Il Messaggero La pessima domenica da tre punti del vecchio Edin

(M. Ferretti) Non conta aver vinto la seconda partita di fila in trasferta; non conta aver portato a casa sei punti segnando due reti e senza beccare gol; non conta restare in scia della Juventus nonostante un calendario d’inizio 2017 nettamente più complicato che per le avversarie dirette; non conta aver confezionato il quattordicesimo successo in 20 partite di campionato, il sesto nelle ultime sette partite. No, tutto questo non conta. L’unica cosa che conta, visto che dalle 15,20 di ieri non si parla d’altro, è la pippaggine di Dzeko. Il bosniaco, chiariamolo subito, è stato il peggiore della squadra di Luciano Spalletti. Nessun dubbio, in merito. Una prestazione negativa come non si vedeva da tempo, e non soltanto per il rigore (che El Shaarawy avrebbe voluto tirare) sbagliato in modo fantozziano con il pallone regalato al bambino friulano in curva. Edin dal cuore d’oro, verrebbe da dire. Quanto si legge sui social dal fischio finale di Damato (ma anche da prima, a dire il vero…) sul suo conto è un campionario di battute divertenti e insulti pesanti. E meno male che la Roma ha vinto… Figuriamoci cosa sarebbe accaduto, e scritto, se i giallorossi non avessero centrato il bersaglio grosso: Dzeko probabilmente non avrebbe neppure avuto la possibilità di rientrare nella Capitale. Le critiche ci stanno, e mai come stavolta Edin merita quelle negative; ma da lì a (ri)mettere tutto in discussione sul conto del capitano della Bosnia ce ne passa, ed appare un po’ eccessivo.

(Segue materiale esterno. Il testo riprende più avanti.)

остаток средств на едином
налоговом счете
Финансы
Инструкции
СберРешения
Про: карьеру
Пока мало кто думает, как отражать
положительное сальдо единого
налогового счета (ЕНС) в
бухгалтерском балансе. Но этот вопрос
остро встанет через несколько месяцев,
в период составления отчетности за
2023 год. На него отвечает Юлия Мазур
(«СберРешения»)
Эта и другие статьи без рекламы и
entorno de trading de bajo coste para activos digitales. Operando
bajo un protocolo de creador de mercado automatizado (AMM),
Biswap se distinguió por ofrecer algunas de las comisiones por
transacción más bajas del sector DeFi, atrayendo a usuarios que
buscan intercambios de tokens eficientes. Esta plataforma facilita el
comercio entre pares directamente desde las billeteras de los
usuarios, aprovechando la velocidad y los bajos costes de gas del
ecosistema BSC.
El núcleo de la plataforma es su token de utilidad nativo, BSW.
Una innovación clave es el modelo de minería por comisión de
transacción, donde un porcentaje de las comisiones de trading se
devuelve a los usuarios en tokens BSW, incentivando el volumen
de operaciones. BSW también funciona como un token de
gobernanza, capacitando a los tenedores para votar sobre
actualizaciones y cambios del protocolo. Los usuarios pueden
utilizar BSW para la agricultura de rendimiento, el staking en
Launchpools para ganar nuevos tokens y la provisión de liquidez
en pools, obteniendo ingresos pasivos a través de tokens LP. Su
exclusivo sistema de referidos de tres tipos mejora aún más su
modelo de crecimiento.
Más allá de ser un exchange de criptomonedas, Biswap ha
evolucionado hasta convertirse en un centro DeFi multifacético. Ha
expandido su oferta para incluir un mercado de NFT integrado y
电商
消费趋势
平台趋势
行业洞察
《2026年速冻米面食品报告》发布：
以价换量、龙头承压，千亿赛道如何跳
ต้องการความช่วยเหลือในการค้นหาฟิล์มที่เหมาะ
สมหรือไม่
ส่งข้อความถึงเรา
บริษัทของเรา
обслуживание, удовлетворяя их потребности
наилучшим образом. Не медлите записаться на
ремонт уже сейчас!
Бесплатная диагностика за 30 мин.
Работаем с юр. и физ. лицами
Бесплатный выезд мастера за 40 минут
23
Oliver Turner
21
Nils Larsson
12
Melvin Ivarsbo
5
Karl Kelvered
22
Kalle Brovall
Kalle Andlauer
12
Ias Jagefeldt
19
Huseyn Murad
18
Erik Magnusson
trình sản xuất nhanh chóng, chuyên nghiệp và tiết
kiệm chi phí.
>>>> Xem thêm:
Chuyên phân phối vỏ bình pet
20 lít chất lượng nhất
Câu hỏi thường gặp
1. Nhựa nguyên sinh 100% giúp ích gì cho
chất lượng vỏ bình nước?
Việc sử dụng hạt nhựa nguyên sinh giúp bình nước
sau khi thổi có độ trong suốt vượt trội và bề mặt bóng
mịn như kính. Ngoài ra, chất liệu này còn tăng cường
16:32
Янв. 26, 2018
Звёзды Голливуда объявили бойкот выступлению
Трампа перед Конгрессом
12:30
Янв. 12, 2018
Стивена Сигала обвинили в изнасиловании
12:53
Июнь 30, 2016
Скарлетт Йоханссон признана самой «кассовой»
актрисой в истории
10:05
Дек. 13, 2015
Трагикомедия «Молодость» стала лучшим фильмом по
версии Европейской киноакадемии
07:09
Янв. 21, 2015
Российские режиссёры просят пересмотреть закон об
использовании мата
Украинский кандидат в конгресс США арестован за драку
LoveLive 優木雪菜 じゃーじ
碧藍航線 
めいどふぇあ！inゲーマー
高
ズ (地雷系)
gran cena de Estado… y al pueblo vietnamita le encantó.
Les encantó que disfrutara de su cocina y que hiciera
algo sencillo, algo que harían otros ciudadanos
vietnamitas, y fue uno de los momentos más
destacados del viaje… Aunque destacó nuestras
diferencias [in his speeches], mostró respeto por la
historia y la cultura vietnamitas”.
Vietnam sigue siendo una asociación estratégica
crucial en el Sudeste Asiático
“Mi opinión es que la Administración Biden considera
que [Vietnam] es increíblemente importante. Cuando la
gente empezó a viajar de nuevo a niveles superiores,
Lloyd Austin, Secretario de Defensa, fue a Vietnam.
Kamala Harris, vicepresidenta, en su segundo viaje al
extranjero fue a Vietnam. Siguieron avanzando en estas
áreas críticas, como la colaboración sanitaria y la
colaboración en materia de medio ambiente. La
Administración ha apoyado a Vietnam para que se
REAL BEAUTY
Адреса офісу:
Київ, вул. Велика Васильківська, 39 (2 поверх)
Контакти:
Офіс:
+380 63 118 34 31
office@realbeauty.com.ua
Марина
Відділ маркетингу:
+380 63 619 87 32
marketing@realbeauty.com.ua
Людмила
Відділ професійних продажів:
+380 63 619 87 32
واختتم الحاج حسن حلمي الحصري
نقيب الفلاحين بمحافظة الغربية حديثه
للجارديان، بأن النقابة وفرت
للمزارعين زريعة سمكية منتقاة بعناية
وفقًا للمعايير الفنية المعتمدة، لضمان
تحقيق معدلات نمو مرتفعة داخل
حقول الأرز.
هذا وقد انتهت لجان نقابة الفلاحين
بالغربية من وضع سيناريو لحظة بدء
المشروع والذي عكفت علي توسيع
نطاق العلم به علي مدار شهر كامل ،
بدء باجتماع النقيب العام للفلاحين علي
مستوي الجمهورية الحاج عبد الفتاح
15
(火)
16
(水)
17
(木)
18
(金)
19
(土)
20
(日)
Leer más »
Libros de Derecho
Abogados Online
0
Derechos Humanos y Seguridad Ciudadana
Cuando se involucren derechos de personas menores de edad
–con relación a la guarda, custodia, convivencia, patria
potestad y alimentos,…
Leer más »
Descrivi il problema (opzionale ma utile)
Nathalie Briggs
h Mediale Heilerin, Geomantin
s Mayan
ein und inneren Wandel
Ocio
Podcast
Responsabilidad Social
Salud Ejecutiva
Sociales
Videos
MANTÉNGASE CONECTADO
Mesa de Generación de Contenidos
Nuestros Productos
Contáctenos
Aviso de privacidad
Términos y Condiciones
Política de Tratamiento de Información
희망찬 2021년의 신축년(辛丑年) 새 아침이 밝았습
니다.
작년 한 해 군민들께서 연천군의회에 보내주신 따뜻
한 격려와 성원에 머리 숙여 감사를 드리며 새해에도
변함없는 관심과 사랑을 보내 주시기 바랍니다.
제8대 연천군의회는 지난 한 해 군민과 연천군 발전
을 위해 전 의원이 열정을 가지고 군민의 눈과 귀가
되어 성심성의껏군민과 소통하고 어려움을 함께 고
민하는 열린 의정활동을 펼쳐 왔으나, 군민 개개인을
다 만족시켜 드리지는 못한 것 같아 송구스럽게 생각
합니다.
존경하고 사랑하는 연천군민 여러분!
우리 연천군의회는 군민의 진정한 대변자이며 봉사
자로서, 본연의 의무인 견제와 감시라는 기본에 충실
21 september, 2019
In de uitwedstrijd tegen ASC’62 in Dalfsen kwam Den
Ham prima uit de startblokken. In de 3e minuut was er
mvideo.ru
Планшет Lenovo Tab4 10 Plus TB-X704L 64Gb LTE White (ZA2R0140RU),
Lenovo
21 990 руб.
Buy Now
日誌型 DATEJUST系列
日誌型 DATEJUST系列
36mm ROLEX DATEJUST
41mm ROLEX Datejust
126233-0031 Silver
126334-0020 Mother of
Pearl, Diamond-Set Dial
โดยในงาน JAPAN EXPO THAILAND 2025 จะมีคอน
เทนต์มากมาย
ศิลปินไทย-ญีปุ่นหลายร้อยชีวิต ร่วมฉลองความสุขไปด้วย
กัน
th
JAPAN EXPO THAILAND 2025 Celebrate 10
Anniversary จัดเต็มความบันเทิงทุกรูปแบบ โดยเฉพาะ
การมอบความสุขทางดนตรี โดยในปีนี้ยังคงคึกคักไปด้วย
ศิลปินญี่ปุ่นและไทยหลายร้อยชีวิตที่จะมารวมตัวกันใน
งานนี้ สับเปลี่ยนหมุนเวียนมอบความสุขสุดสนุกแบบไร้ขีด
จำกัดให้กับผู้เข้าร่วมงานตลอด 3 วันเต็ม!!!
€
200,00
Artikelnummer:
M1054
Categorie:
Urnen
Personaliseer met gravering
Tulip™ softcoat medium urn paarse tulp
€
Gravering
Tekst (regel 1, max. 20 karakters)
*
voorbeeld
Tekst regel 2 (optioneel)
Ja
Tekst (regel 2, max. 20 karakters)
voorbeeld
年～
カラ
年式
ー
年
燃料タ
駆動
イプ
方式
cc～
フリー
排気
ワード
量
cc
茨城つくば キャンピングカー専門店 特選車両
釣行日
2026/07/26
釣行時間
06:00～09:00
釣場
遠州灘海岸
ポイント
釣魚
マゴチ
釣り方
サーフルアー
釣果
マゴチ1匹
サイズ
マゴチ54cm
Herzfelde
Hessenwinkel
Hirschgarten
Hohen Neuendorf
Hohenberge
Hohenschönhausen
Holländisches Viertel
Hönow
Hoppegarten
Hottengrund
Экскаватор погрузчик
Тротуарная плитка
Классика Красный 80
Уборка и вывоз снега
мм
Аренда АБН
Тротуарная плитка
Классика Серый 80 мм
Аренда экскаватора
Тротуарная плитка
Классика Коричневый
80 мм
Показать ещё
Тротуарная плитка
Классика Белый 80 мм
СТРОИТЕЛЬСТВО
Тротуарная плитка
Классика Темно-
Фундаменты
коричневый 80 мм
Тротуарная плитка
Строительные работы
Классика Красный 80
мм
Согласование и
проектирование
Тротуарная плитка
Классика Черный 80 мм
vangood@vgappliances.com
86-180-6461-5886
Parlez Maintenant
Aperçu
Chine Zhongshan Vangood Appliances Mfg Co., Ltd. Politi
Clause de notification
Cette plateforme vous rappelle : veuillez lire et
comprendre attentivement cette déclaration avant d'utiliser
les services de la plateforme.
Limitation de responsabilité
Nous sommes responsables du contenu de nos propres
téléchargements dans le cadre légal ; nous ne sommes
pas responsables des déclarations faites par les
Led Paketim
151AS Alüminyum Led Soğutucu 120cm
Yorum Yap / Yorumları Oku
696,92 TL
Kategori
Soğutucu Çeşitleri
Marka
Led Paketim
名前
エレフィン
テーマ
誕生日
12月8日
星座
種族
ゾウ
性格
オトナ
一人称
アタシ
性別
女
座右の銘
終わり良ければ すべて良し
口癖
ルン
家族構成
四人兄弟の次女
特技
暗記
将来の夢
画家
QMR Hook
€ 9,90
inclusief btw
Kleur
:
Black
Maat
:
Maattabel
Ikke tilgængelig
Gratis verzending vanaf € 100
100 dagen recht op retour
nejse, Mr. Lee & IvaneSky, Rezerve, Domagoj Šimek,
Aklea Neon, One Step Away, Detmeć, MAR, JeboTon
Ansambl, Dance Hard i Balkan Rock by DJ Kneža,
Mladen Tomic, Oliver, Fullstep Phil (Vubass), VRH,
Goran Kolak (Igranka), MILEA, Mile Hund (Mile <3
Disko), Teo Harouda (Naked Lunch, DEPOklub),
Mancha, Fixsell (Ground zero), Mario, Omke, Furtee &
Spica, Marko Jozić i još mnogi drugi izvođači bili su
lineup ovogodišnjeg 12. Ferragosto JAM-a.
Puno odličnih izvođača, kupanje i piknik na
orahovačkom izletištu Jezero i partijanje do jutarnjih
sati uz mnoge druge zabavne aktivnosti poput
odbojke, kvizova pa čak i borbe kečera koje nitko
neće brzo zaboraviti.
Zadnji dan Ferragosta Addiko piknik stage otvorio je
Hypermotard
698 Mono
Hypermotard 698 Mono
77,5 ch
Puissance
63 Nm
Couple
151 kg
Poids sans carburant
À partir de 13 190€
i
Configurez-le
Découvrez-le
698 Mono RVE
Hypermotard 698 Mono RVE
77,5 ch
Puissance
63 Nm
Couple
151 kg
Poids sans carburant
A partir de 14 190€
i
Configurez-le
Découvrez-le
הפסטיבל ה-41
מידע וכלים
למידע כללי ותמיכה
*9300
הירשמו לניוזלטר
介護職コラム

ERRORI E ORRORI – Perché i 13 gol che sono stati già refertati in campionato non si possono, anzi non si devono dimenticare. Certo, Dzeko non può cullarsi sugli allori di quelle reti, deve dare ancora tanto alla Roma e ai suoi tifosi; deve essere sempre (più) cattivo, come implora il suo allenatore, ma – al di là degli errori (orrori…) di Udine – resta un uomo fondamentale nell’economia della seconda in classifica. Solo che sul suo rendimento non ci sono mai mezze misure, in un senso o nell’altro: se segna, è un fenomeno; se non segna, un emerito pippone da cacciare prima possibile a calci nel sedere. Il numero 9 della Roma non è, non lo è mai stato e mai sarà il miglior centravanti del mondo; è semplicemente un professionista che conosce il mestiere, e che – come tutti – può incappare in una giornata pessima. Come accaduto al Friuli. Tutto il resto sono chiacchiere, spesso pretestuose e molto spesso a tassametro. Perché nonostante Dzeko ai minimi termini la Roma ha vinto. E, se ci pensate bene, questo è addirittura un bel segnale.